Mettre le sol en "conformité d'usage"

 

Transporter des tonnes de terre d'un site à un autre, même à l'intérieur de la région, est-il la bonne méthode ? Selon Xavier Marié, il faut trouver des solutions pragmatiques, projet par projet. "Selon les endroits, la solution peut être de laisser le sol se renaturer seul qui est la bonne solution. Mais parfois, et en particulier dans les zones urbaines denses, mettre le sol en conformité d'usage c'est recouvrir les terres polluées de terres dites saines. Ce n'est pas dans les sols des Groues [à Nanterre, où un projet urbain voit le jour sur d'anciennes emprises d'industries lourdes], pollués et dégradés, qu'on aura les qualités de disponibilité en eau pour les plantes permettant les îlots de fraîcheur.
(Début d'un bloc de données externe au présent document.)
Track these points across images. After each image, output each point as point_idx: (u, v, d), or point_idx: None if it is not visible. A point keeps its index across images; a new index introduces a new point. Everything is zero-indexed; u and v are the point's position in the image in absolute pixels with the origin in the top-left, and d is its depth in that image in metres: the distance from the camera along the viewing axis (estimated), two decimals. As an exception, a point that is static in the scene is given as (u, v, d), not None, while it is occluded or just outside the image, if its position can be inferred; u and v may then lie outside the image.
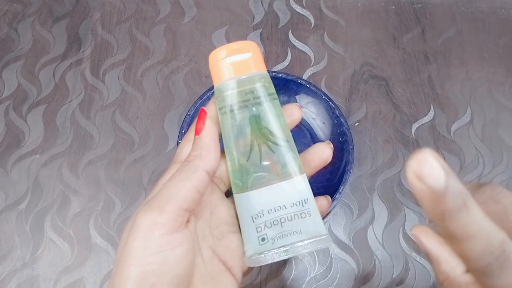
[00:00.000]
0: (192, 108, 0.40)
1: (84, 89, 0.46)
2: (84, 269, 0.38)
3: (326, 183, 0.36)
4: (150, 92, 0.46)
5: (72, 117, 0.44)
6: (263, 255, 0.24)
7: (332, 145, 0.28)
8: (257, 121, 0.25)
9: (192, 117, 0.40)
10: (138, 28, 0.49)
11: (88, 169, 0.42)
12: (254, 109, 0.25)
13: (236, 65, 0.26)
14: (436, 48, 0.50)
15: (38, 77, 0.46)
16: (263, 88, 0.26)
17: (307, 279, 0.39)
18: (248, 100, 0.25)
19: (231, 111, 0.25)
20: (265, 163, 0.25)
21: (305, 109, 0.42)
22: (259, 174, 0.25)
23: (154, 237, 0.21)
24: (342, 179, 0.37)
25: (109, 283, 0.22)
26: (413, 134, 0.45)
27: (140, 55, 0.48)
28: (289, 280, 0.38)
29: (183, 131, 0.39)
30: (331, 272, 0.39)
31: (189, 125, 0.39)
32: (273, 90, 0.27)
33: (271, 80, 0.27)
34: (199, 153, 0.24)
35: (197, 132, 0.25)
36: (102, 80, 0.46)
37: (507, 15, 0.53)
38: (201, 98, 0.40)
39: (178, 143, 0.38)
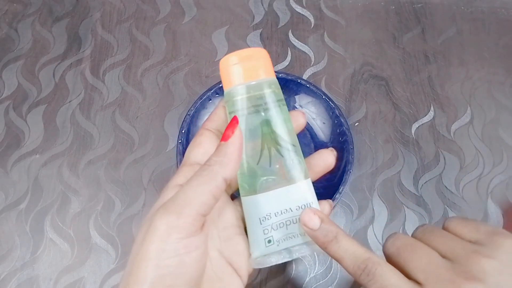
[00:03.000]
0: (192, 108, 0.40)
1: (84, 89, 0.46)
2: (84, 269, 0.38)
3: (326, 183, 0.36)
4: (150, 92, 0.46)
5: (72, 117, 0.44)
6: (268, 257, 0.25)
7: (335, 152, 0.29)
8: (267, 126, 0.26)
9: (192, 117, 0.40)
10: (138, 28, 0.49)
11: (88, 169, 0.42)
12: (263, 114, 0.26)
13: (246, 71, 0.26)
14: (436, 48, 0.50)
15: (38, 77, 0.46)
16: (273, 94, 0.26)
17: (307, 279, 0.39)
18: (258, 105, 0.26)
19: (241, 115, 0.26)
20: (274, 166, 0.26)
21: (305, 109, 0.42)
22: (268, 177, 0.26)
23: (171, 241, 0.22)
24: (342, 179, 0.37)
25: (122, 284, 0.22)
26: (413, 134, 0.45)
27: (140, 55, 0.48)
28: (289, 280, 0.38)
29: (183, 131, 0.39)
30: (331, 272, 0.39)
31: (189, 125, 0.39)
32: (281, 96, 0.27)
33: (279, 86, 0.27)
34: (221, 160, 0.24)
35: (224, 138, 0.25)
36: (102, 80, 0.46)
37: (507, 15, 0.53)
38: (201, 98, 0.40)
39: (178, 143, 0.38)
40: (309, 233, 0.24)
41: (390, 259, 0.25)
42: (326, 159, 0.29)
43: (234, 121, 0.25)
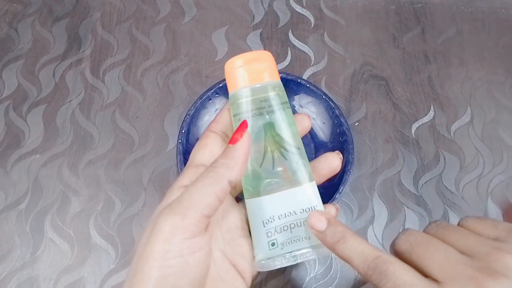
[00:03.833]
0: (192, 108, 0.40)
1: (84, 89, 0.46)
2: (84, 269, 0.38)
3: (326, 183, 0.36)
4: (150, 92, 0.46)
5: (72, 117, 0.44)
6: (272, 260, 0.25)
7: (341, 155, 0.29)
8: (270, 129, 0.26)
9: (192, 117, 0.40)
10: (138, 28, 0.49)
11: (88, 169, 0.42)
12: (267, 116, 0.26)
13: (251, 74, 0.26)
14: (436, 48, 0.50)
15: (38, 77, 0.46)
16: (277, 97, 0.27)
17: (307, 279, 0.39)
18: (263, 108, 0.26)
19: (246, 118, 0.26)
20: (278, 169, 0.26)
21: (305, 109, 0.42)
22: (271, 180, 0.26)
23: (175, 241, 0.22)
24: (342, 179, 0.37)
25: (127, 284, 0.22)
26: (413, 134, 0.45)
27: (140, 55, 0.48)
28: (289, 280, 0.38)
29: (183, 131, 0.39)
30: (331, 272, 0.39)
31: (189, 124, 0.39)
32: (286, 99, 0.27)
33: (284, 89, 0.28)
34: (228, 162, 0.24)
35: (232, 141, 0.25)
36: (102, 80, 0.46)
37: (507, 15, 0.53)
38: (201, 98, 0.40)
39: (178, 143, 0.38)
40: (317, 235, 0.24)
41: (402, 257, 0.23)
42: (331, 162, 0.29)
43: (243, 125, 0.25)
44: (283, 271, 0.39)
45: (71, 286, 0.37)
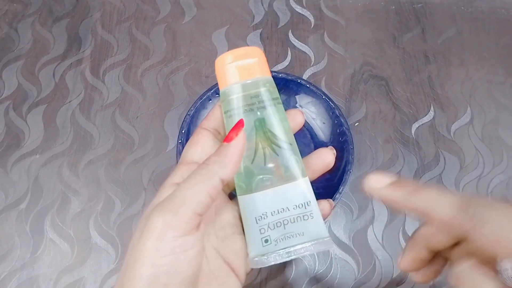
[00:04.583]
0: (192, 108, 0.40)
1: (84, 89, 0.46)
2: (84, 269, 0.38)
3: (326, 183, 0.36)
4: (150, 92, 0.46)
5: (72, 117, 0.44)
6: (266, 257, 0.25)
7: (334, 151, 0.29)
8: (261, 125, 0.26)
9: (192, 117, 0.40)
10: (138, 28, 0.49)
11: (88, 169, 0.42)
12: (258, 113, 0.26)
13: (241, 70, 0.26)
14: (436, 48, 0.50)
15: (38, 77, 0.46)
16: (268, 93, 0.26)
17: (307, 279, 0.39)
18: (253, 104, 0.26)
19: (237, 114, 0.26)
20: (270, 165, 0.26)
21: (305, 109, 0.42)
22: (263, 176, 0.26)
23: (167, 239, 0.22)
24: (342, 179, 0.37)
25: (118, 282, 0.22)
26: (413, 134, 0.45)
27: (140, 55, 0.48)
28: (289, 280, 0.38)
29: (183, 131, 0.39)
30: (331, 272, 0.39)
31: (189, 125, 0.39)
32: (277, 94, 0.27)
33: (275, 85, 0.27)
34: (221, 160, 0.24)
35: (227, 140, 0.25)
36: (102, 80, 0.46)
37: (507, 15, 0.53)
38: (201, 98, 0.40)
39: (178, 143, 0.38)
40: (379, 193, 0.24)
41: None
42: (324, 158, 0.28)
43: (239, 124, 0.25)
44: (283, 271, 0.39)
45: (71, 286, 0.37)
Il faut donc apporter de la terre. A Strasbourg, dans le cadre du projet urbain des Deux-Rives, en bord du Rhin, on s'est aperçus que si sur les 75 hectares de la Zac les terres étaient polluées, les limons en profondeur étaient de très bonne qualité. Nous avons donc inversé l'ordre de la terre, en mettant la bonne terre sur la terre polluée".

 

Si la désimperméabilisation des sols ne rentre pas forcément dans la définition de la renaturation - puisque, par exemple, un parc urbain reste un sol artificialisé -, "c'est un enjeu majeur de préservation de l'environnement", rappelle Sebastien Derieux, de l'Agence de l'eau Seine-Normandie. Son principal atout, selon lui : permettre l'infiltration des eaux de pluie, et d'éviter qu'elles ne soient mêlées aux eaux usées, et qu'en cas de grosses précipitations, le tout ne soit déversé dans les milieux naturels, ce qui est, en pratique, toujours le cas. L'infiltration, "solution fondée sur la nature", qui présente l'avantage de coûter beaucoup moins cher que le traitement des eaux de pluies, fait l'objet d'une aide de l'Agence de l'eau. Avis aux aménageurs.